RedKestrel Posted February 14, 2021 Author Posted February 14, 2021 Well, after experimenting with QoS on or off, I can't really be sure it had any impact on my disconnections. Having it on didn't noticeably improve ping to the server. It did not prevent the random disconnects, or if it did, did not make a big enough difference in their frequency to tell. When the disconnects were bad, ping tests immediately afterward using the command prompt showed dropped packets to the server, but otherwise acceptable round-trip pings of 70ms or less. I believe that the random 10009 errors I get were the result of too many dropped packets, and the server believed I had killed the connection, or deemed it poor enough quality to kill it itself. Currently I have QoS off, and things worked fine for 3 hours yesterday, including clear comms, where before SRS was crackly.

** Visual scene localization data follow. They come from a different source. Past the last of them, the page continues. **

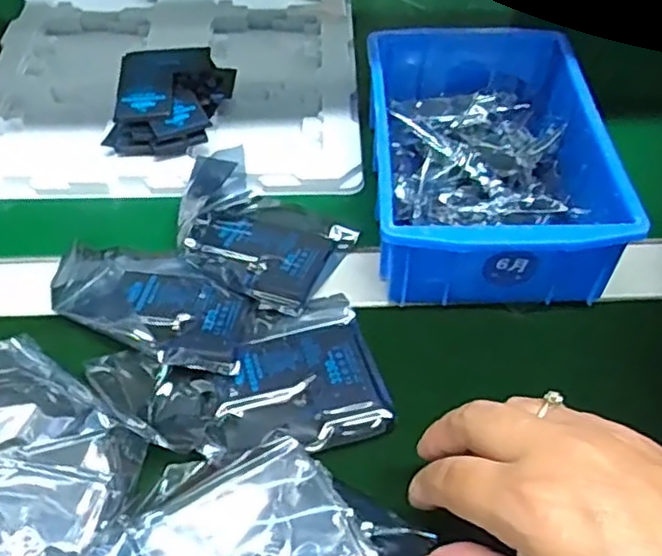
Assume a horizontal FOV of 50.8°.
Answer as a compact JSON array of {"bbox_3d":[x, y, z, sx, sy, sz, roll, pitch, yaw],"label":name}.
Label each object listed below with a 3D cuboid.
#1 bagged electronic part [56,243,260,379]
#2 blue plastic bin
[{"bbox_3d":[-0.100,0.011,0.388,0.127,0.006,0.063,23,54,18],"label":"bagged electronic part"},{"bbox_3d":[0.092,-0.075,0.427,0.126,0.061,0.197,0,50,0],"label":"blue plastic bin"}]

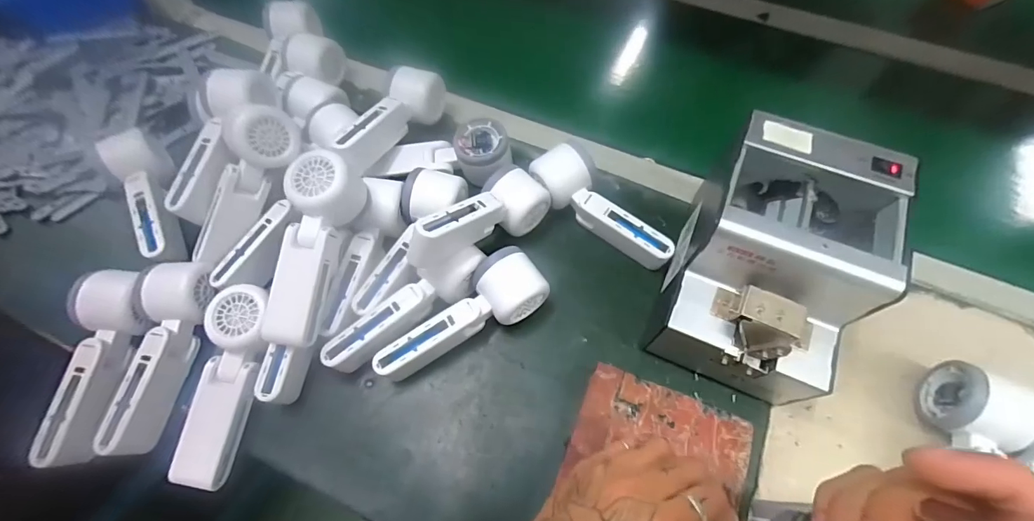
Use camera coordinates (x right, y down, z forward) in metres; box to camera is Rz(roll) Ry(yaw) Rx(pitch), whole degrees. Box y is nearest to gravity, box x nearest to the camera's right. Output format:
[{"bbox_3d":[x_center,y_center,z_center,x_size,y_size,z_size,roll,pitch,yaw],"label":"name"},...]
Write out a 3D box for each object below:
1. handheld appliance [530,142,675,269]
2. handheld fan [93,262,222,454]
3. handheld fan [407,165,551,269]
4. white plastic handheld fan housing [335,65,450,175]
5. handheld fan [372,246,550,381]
[{"bbox_3d":[0.082,-0.049,0.445,0.052,0.055,0.158,-36,68,-16],"label":"handheld appliance"},{"bbox_3d":[-0.314,0.080,0.383,0.054,0.048,0.165,9,78,5],"label":"handheld fan"},{"bbox_3d":[-0.038,-0.040,0.413,0.055,0.047,0.158,40,44,19],"label":"handheld fan"},{"bbox_3d":[-0.138,-0.148,0.466,0.054,0.053,0.165,22,54,12],"label":"white plastic handheld fan housing"},{"bbox_3d":[-0.050,0.054,0.404,0.163,0.054,0.056,-33,67,-14],"label":"handheld fan"}]

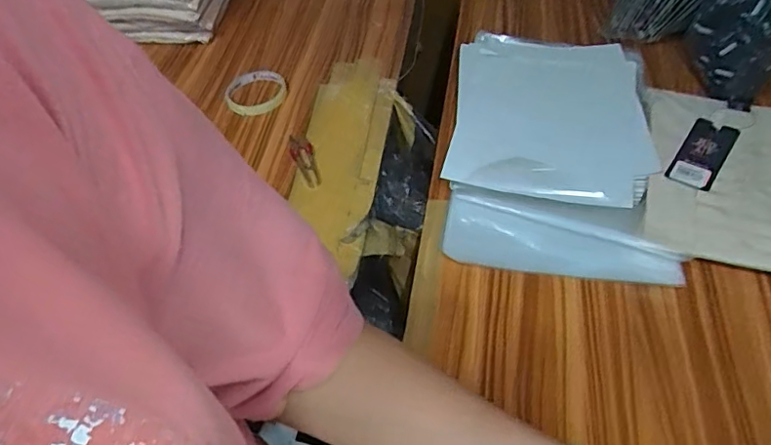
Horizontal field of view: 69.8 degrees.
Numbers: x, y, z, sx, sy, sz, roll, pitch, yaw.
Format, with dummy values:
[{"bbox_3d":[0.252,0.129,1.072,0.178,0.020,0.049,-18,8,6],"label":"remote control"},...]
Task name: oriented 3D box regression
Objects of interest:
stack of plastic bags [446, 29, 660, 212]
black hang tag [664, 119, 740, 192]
[{"bbox_3d":[0.198,-0.140,0.679,0.220,0.027,0.313,7,50,11],"label":"stack of plastic bags"},{"bbox_3d":[0.349,-0.079,0.605,0.045,0.004,0.122,28,57,26],"label":"black hang tag"}]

I think too many of my connection issues are external to anything I have in my house - I think at least some of my issue has to do with my ISP's routing of data, which seems to change significantly every few months. I think this explains the big reduction in MTU I had to do to avoid fragmentation. My solution for now is to play during off-peak times on my service when possible, and forget about QOS for the moment. Maybe at some point I will try it again, but I am not confident I have a full understanding of how or if it works properly on my router, and with that in mind I think I'm just doing more harm than good. Sorry this wasn't a more clear verdict.